Tâches à réaliser –
- a) D'après le texte sur l'apprentissage d'un instrument, quelle est la finalité de la musique ?
- b) Prolongez le texte sur l'apprentissage d'un instrument à la suite de sa dernière phrase.

Texte proposé –
Désapprendre son instrument s'avère souvent judicieux pour mieux jouer. Voilà qui est bien paradoxal. Alors que je m'échine au quotidien à vous faire répéter vos gammes et vos arpèges, à corriger vos postures, à contraindre vos doigts à de rigoureux réflexes, à vous faire travailler souplesse, rapidité et précision des gestes, voilà que j'affirme qu'il faudrait, tout compte fait, tirer un trait sur ces innombrables heures de travail austères et ahanantes.

Je vous devine tout épave à la lecture de ces lignes, mais n'allez pas trop hâtivement jeter votre instrument par la fenêtre et vous avec, mon propos est bien évidemment plus nuancé que son titre racoleur. Alors refermez votre robinet de gaz, défaites le noeud coulant de votre corde attachée au plafond, et continuons.

 

Oui, un travail acharné sur l'instrument ne fera pas de vous forcément un meilleur musicien ! Certes l'acquisition et la maitrise des outils techniques, des gammes, des arpèges et accords demeure un atout. Mais, pour en faire quoi ? C'est cette question qui marque le seuil entre gymnastique technique et musicalité.

Trop cristalliser son travail sur la technique instrumentale vous aliène à des préoccupations centrées sur la performance physique (vitesse, automatismes...) qui font souvent oublier la finalité de la musique : produire de l'émotion.

 

Une difficulté d'oreille ou un problème de placement rythmique ne se résout pas, le plus souvent, avec l'instrument en main. Ces écueils rencontrés fréquemment par tout apprenti musicien trouvent leur origine au niveau d'une carence de sensation. Il est donc inutile de mobiliser son cerveau sur l'aspect technique purement moteur, gymnastique, il faut travailler sur l'origine sensorielle des difficultés rencontrées.

 

Comment ? Principalement par l'écoute attentive, le chant et la danse, ces approches hors instrument qui permettent d'affiner les sensations, de faire corps avec la musique pour la comprendre intuitivement et l'intégrer physiquement.

J'ai déjà évoqué l'importance d'une écoute active dans un précédent article («  Bien entendu »), que vous ne manquerez pas de relire.

Complétez votre écoute par une expression corporelle, quelle qu'elle soit : tapez l'after-beat de la caisse claire dans vos mains, ou bien laissez-vous aller à une danse improvisée (l'ingestion préalable d'un p'tit blanc pourra vous aider...), ou bien mimez le jeu des instrumentistes, etc.

Dans la même démarche, chantez le thème principal, d'abord avec l'enregistrement, puis par cœur et sans support. Essayez aussi de chanter les parties d'accompagnement.

Enfin, combinez chant et expression corporelle.

Donc, pour apprendre un morceau, en préalable, écoutez-en plusieurs versions, mémorisez-le, chantez et dansez dessus. Ensuite seulement, attelez-vous à son exécution sur l'instrument : tout le travail sensoriel et cognitif est préalablement fait, et dès lors il sera légitime de ne mobiliser que les outils techniques. La technique n'est justifiable que si elle se porte au service de la musicalité, de l'expression, de l'émotion.

Informations extraites –
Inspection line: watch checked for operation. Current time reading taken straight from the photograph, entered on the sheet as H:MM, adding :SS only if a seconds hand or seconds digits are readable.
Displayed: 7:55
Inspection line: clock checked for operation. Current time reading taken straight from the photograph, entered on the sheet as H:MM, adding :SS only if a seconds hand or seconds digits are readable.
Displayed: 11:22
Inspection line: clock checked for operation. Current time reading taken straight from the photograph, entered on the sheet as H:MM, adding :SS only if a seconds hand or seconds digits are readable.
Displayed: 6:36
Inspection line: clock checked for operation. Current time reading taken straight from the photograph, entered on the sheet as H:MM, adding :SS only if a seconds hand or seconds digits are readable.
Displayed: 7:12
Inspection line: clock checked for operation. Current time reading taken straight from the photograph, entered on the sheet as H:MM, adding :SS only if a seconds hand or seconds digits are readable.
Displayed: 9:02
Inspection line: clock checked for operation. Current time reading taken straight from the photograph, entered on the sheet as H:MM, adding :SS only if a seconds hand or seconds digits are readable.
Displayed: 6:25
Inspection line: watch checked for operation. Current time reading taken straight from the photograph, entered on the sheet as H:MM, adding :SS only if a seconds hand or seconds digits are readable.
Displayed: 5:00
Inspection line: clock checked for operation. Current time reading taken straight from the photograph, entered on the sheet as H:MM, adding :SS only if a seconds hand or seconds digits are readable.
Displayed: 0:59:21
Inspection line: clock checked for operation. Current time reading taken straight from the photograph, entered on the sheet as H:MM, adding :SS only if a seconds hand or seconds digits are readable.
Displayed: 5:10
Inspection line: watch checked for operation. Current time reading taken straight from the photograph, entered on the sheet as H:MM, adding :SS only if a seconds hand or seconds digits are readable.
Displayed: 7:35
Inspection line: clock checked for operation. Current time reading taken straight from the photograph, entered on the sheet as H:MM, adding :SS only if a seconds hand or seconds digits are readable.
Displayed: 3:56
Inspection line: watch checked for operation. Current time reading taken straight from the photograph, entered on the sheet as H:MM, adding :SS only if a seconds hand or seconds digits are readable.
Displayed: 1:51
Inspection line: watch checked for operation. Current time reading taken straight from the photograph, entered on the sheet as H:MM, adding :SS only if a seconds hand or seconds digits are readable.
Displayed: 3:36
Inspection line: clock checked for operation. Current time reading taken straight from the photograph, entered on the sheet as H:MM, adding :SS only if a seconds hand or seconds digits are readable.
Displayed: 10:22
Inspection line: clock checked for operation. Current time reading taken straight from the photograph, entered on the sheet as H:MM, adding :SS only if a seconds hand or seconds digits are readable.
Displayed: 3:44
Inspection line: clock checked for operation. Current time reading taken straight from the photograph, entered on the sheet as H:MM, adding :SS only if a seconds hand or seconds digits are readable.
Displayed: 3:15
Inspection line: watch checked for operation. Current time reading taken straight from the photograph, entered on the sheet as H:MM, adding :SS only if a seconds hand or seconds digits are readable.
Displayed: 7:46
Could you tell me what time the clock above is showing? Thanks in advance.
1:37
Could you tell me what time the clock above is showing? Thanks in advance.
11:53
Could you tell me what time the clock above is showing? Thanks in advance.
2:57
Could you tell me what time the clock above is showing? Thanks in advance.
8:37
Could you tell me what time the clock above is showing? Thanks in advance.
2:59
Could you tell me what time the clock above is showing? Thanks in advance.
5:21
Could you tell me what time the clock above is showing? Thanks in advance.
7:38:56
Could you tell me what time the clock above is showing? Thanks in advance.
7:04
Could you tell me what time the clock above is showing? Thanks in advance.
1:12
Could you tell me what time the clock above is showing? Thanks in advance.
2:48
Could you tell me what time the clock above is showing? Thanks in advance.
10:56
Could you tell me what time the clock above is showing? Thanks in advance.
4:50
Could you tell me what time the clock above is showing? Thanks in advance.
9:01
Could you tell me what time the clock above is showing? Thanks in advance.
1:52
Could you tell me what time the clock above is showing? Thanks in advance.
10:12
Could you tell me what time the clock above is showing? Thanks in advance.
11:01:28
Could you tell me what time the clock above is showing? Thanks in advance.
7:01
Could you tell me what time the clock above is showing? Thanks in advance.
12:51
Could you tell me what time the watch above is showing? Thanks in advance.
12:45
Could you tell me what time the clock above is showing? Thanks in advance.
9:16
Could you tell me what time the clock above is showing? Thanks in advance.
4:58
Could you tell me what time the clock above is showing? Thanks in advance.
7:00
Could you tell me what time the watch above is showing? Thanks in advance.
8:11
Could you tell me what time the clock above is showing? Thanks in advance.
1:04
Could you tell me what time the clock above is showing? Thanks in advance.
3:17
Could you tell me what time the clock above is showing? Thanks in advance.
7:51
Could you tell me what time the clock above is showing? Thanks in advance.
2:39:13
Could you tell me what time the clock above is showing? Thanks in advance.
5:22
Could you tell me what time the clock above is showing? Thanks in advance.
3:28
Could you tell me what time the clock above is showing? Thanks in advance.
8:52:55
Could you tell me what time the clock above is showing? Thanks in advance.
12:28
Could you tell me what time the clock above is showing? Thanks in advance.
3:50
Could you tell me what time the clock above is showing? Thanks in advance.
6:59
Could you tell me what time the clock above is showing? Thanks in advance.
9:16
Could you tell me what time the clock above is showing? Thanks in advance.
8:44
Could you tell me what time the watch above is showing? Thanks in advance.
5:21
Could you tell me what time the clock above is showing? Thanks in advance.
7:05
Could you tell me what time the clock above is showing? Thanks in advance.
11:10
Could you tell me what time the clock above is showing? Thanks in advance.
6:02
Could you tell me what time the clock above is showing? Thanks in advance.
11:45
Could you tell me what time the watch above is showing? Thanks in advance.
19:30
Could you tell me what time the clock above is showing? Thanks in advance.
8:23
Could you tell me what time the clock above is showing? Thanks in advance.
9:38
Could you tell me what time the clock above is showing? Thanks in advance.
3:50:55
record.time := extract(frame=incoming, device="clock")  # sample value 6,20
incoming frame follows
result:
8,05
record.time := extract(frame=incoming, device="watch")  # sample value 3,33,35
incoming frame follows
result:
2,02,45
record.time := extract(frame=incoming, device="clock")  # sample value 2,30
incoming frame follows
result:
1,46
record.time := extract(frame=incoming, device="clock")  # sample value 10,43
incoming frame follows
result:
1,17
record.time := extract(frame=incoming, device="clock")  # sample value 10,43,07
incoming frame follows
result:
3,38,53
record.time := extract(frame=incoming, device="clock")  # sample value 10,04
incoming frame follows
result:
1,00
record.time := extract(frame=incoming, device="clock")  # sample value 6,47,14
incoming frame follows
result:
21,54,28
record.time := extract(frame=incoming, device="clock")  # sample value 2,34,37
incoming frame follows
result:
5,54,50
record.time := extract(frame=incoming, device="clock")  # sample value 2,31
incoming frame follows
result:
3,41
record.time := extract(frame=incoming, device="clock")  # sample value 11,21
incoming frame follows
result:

Réponses proposées –
- a) Produire de l'émotion.

- b)
 

Délaisser l'apprentissage de son instrument quelque temps pour en pratiquer d'autres est aussi une entreprise très enrichissante. Ceci permet d'affuter sa sensibilité et d'élargir sa compréhension de la construction musicale.

Tout pratiquant d'un instrument monophonique qui s'essaye à la guitare ou au piano pourra mieux appréhender la conduite du tissu harmonique en jouant les grilles d'accords. Un instrumentiste à cordes qui apprend un instrument à vent abordera différemment la problématique du phrasé à travers la gestion du souffle. Tout mélodiste qui pratique la batterie aura une meilleure compréhension du tissu rythmique et son discours s'en trouvera plus affirmé. Bref, toute infidélité faite à notre instrument attitré nous rendra meilleur musicien. (n'extrapolez pas si vite, je vous vois venir...)

 

Enfin, désapprendre son instrument est la tentative de retrouver la magie de « la première fois ». Souvenez-vous, lorsque vous avez manipulé pour la première fois un instrument, cet émerveillement du son émis, cette jouissance à le produire, cette sensation d'être le créateur d'un phénomène unique, d'être un Dieu et que tout un univers à créer est à portée de main.

J'ai constaté que lorsque je n'ai pas joué depuis un certain temps et que je reprends l'instrument, je retrouve parfois cette exaltante promesse de plaisirs et mon jeu s'en trouve magnifié malgré les carences techniques dues à l'absence de pratique.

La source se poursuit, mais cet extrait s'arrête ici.